Yes, when the governor of a state who has previously made what is at best racially insensitive comments and at worst unfounded, unhinged racist comments is caught on tape in a rant filled with homophobic slurs and what is at best unprofessional behavior and at worst signs of serious psychiatric disorder, pedantic arguing over the legal arguments of whether or not it constituted a valid death threat absolutely IS the salient point. :dubious:

It may be, or it may not be.

If I say those words because I am an actor, reading the assigned lines in a play, then it’s not a death threat.

What makes the threat a criminal one is the elements described in Maine Revised Statutes Title 17-A, §210(1), and the construing case law. Specifically, the threat must reasonably instill fear that the threatened action will be carried out.

Here, Lepage reportedly said that he “…wish[ed] it were 1825. And we would have a duel, that’s how angry I am, and I would not put my gun in the air, I guarantee you, I would not be Hamilton. I would point it right between his eyes, because he is a snot-nosed little runt and he has not done a damn thing since he’s been in this Legislature to help move the state forward.”

These words don’t communicate an unequivocal intention to shoot Gattine. The sentence is in the subjunctive mood: a WISH that it were 1825 so that he had the option of dueling Gattine. This cannot, as a matter of law, sustain a conviction for criminal threats as defined in §210(1).

No, my cite explains how the statute does not apply to the governor’s words.

Interestingly enough, Lepage’s grasp of history is as fractured as his temper. Hamilton’s duel with Burr was at Weehawken, New Jersey in 1804. Maine didn’t exist at that time, of course; when it became a state in 1820 it adopted anti-dueling laws, including a $1000 fine for challenging someone to a duel or accepting a duel challenge.

Maine actually lost a sitting U.S. Representative to a duel eighteen years later, although the duel itself took place in Maryland. Maine’s Jonathan Cilley holds the distinction of being the last member of the U.S. House of Representatives to die in a duel. Cilley, a Democrat, was harshly critical of the Whigs, and aroused the ire of Rep. William Graves of Kentucky, who felt his personal honor impugned and challenged Cilley. Washington DC prohibited dueling, but Maryland did not. Cilley accepted the challenge and specified rifles at 80 yards. The duelists missed initially but a subsequent shot from Graves was fatal.

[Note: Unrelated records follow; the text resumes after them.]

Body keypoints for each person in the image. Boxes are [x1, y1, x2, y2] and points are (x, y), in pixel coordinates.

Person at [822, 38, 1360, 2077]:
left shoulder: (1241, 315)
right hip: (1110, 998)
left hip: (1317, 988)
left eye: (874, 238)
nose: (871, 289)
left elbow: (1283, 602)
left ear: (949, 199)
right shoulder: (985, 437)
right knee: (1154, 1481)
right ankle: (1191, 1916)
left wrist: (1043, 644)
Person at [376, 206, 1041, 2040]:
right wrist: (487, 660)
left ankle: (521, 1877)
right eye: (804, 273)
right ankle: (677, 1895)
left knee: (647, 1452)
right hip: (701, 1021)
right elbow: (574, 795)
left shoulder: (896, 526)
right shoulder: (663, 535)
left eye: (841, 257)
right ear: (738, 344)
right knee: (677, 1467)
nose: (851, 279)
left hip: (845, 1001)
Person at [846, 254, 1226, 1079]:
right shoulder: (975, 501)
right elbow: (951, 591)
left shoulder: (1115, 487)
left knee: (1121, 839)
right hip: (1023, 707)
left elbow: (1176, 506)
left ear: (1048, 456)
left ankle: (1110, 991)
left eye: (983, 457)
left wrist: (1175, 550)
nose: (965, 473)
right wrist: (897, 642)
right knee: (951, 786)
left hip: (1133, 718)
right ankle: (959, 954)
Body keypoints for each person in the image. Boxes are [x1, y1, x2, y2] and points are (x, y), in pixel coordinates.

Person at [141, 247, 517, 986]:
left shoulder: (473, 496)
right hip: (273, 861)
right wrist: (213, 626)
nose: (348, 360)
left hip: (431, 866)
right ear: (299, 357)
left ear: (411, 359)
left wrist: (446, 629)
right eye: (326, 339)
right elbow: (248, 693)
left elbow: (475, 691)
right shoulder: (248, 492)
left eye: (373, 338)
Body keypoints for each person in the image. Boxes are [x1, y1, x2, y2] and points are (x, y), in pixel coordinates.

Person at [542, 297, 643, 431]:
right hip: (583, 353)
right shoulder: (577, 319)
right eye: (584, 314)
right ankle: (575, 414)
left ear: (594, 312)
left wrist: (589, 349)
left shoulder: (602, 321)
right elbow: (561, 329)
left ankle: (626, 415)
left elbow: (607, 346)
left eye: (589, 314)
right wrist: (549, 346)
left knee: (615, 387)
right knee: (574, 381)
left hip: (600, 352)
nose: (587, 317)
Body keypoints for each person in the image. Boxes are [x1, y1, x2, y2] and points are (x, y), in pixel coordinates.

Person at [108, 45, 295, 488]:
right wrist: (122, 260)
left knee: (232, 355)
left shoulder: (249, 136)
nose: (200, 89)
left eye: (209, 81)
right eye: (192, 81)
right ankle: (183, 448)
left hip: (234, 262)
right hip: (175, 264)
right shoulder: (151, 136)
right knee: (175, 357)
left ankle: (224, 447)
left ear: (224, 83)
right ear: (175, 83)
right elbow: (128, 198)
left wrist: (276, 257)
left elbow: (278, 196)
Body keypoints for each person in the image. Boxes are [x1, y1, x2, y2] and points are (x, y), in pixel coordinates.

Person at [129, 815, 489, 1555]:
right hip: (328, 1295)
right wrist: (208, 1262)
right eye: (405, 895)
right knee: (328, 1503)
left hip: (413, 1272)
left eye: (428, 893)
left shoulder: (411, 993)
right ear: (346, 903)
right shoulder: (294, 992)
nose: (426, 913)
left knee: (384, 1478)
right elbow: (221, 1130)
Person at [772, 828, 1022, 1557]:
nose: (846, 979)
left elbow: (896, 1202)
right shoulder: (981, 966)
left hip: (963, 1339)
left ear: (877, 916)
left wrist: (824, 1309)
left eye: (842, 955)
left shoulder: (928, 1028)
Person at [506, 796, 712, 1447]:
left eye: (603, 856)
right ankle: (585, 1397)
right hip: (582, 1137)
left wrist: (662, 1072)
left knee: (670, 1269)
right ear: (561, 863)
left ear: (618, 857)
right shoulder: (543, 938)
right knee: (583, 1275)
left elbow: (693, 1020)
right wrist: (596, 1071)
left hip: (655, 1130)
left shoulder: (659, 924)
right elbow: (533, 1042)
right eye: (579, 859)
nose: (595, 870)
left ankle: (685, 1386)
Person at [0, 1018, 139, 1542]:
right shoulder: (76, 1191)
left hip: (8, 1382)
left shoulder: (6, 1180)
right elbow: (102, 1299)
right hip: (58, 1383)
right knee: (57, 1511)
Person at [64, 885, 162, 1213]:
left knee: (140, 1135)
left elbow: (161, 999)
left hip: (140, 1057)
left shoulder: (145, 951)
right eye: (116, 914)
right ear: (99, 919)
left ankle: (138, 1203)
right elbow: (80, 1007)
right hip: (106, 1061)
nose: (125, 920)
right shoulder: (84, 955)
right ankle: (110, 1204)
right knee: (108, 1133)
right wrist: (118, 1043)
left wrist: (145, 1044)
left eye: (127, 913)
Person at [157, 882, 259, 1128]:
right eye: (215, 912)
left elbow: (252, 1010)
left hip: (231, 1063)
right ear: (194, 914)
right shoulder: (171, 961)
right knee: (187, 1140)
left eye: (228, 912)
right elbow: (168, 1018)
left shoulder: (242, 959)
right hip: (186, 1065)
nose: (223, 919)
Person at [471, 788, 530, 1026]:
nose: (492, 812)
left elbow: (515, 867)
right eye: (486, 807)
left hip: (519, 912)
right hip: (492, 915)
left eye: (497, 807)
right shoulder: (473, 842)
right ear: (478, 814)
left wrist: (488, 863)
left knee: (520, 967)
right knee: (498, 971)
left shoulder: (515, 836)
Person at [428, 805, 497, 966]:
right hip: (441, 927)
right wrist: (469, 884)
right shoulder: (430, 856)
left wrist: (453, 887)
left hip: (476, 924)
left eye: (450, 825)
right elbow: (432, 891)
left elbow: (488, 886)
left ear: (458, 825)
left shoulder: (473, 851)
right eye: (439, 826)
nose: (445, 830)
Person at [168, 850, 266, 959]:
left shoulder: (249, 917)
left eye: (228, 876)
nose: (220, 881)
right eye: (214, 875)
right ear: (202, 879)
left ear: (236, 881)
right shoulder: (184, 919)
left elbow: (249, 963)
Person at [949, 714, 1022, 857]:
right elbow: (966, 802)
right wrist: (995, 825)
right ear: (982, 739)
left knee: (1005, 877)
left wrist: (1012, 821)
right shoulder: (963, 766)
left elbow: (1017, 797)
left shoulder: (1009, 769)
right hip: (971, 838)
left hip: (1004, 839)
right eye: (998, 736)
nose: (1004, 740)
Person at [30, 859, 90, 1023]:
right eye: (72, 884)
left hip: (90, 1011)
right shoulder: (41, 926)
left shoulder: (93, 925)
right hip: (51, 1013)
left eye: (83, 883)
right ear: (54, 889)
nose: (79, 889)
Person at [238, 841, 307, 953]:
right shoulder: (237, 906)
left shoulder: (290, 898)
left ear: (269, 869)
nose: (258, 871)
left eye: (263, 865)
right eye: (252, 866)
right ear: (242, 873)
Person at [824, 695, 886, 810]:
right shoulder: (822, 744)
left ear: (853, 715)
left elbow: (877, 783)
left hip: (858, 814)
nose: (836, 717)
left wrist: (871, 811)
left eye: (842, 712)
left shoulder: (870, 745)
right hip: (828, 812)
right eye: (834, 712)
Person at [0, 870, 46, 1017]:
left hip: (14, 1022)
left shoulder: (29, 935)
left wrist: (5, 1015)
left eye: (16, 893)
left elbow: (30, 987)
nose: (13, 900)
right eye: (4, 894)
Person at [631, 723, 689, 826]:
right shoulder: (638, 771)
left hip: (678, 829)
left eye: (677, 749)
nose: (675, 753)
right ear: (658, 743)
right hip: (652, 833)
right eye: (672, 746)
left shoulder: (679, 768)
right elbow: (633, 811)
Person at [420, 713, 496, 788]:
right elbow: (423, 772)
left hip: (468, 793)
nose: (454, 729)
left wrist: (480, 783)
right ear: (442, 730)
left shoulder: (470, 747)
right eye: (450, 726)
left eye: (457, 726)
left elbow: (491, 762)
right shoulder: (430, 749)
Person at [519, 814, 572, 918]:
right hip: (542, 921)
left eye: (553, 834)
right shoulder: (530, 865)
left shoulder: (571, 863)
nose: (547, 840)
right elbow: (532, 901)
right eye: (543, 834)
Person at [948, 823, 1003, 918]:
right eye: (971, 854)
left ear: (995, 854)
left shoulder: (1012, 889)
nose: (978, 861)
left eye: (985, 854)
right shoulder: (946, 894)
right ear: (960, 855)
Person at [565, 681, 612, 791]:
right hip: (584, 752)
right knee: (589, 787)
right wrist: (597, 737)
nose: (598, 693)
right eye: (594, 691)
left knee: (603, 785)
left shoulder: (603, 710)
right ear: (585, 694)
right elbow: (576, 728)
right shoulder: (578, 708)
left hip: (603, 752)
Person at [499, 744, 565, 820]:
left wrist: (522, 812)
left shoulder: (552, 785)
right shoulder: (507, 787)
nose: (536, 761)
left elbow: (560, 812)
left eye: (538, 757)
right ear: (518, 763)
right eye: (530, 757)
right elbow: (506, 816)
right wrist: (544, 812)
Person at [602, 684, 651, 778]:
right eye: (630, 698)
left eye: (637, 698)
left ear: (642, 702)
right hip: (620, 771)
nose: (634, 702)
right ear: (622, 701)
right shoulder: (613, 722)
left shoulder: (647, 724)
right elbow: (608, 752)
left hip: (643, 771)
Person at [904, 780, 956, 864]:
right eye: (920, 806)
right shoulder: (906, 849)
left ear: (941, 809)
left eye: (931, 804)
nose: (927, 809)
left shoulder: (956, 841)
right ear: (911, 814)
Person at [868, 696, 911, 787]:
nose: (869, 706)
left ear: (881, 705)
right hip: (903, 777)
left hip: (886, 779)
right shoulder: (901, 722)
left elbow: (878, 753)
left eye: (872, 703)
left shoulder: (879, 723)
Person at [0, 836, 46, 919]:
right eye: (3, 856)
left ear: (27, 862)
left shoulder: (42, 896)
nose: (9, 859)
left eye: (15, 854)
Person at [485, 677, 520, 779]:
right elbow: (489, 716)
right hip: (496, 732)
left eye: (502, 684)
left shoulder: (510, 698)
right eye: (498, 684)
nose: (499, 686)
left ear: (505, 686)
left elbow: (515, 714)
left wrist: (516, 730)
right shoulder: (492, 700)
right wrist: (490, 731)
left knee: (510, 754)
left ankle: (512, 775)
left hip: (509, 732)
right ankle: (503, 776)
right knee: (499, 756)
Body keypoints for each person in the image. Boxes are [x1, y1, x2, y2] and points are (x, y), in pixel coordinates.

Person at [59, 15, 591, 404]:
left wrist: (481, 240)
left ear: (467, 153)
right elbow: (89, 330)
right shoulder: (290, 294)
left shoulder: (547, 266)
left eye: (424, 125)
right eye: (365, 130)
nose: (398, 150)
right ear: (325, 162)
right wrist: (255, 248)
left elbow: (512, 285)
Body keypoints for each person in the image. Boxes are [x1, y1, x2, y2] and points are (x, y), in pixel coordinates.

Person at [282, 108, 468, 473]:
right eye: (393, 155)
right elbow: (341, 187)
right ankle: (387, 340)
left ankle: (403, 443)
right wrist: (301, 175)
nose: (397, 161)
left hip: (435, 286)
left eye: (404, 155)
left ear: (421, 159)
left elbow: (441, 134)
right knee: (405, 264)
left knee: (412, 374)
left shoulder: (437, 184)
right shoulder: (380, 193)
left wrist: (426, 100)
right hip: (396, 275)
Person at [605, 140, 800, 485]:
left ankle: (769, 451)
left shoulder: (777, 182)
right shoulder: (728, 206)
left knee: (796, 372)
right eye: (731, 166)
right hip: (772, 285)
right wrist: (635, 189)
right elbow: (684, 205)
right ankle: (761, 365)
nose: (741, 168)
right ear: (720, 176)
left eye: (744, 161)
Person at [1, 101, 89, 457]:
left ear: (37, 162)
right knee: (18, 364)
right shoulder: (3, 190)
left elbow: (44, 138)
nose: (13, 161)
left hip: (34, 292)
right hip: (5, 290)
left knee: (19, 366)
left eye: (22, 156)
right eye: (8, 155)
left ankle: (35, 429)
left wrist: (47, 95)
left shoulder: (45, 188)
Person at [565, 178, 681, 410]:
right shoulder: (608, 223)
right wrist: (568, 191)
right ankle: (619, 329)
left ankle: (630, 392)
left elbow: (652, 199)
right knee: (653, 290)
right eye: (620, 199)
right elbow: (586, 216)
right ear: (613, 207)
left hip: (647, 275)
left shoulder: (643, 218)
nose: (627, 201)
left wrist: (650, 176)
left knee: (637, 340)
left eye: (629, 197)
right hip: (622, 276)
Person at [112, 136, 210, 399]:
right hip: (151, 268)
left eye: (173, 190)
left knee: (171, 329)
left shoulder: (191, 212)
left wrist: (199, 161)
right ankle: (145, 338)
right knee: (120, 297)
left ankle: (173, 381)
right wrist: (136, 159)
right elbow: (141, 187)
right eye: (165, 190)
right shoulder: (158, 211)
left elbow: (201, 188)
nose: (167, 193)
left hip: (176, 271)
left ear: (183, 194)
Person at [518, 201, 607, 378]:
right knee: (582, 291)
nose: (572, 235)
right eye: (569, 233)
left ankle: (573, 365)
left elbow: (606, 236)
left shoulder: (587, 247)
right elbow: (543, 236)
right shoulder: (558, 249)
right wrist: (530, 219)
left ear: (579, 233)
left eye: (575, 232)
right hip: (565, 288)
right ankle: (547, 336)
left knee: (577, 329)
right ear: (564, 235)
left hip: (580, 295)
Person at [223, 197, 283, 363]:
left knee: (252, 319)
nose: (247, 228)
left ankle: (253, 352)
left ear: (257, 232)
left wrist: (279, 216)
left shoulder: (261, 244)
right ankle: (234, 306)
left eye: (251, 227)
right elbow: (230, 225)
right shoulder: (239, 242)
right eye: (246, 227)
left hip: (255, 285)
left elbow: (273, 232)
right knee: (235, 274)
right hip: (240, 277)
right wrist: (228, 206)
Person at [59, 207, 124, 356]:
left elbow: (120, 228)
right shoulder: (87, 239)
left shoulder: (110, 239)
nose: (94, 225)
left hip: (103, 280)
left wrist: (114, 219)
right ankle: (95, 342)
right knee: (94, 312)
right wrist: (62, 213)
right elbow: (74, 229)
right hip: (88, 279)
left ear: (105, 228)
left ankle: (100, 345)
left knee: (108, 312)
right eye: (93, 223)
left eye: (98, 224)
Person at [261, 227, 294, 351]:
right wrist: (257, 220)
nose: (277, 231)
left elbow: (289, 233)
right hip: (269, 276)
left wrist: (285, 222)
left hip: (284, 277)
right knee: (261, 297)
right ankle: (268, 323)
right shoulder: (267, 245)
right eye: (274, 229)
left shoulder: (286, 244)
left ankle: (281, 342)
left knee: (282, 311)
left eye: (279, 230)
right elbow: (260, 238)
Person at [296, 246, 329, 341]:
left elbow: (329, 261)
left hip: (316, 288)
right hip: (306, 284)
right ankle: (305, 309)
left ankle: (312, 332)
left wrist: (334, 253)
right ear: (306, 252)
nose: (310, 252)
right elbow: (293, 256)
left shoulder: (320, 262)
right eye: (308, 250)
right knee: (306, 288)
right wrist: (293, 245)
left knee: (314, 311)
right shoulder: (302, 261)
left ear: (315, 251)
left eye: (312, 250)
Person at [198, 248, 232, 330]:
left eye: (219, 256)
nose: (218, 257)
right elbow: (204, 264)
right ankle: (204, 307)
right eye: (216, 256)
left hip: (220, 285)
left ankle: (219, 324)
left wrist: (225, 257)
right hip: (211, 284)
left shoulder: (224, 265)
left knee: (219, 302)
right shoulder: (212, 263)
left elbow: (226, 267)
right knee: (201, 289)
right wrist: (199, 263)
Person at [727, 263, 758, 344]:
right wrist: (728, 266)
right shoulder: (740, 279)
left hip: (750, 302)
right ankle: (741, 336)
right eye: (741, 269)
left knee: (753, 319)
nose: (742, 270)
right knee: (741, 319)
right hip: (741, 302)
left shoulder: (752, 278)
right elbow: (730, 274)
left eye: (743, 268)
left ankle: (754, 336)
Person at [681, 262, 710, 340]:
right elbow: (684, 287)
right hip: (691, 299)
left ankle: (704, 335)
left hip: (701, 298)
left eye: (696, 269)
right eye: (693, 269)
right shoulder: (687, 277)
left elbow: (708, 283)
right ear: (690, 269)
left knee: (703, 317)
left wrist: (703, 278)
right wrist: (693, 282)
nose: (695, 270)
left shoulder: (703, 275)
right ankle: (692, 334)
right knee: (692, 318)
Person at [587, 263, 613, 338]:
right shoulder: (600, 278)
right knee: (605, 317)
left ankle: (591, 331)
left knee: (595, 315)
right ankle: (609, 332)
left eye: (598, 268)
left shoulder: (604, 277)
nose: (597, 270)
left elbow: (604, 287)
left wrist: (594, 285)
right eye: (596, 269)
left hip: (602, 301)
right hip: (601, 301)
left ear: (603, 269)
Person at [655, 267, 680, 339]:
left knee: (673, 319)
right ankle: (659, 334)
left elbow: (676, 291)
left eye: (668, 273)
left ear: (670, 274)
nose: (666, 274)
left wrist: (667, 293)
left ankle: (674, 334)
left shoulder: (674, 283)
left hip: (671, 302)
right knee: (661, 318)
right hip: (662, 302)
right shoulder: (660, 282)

As recently as 1997, Maine still had an anti-dueling related law on the books: $100 fine for ridiculing someone who refuses a duel challenge.

Not much for fighting ignorance, are you?

The main – no pun intended – point is beyond dispute: the governor’s an idiot.

But that’s no reason at all to pass over, without correction, inaccurate claims like boffking’s. Lepage is correctly called an idiot, but he’s not an arsonist. He’s not a smuggler. He’s not a armed robber. He’s not a counterfeiter. Implicit in your comment seems to lurk the idea that because Lepage is an idiot leavened with a morally reprehensible streak of racism, other attacks against him are justified, regardless of their truth.

boffking is also an idiot. He’s amiable, and no racist, and his idiocy is more tolerable because he’s just some schlub on a message board and not a sitting governor.

But boffking’s idiocy does not get a pass merely because it’s directed at a worse idiot.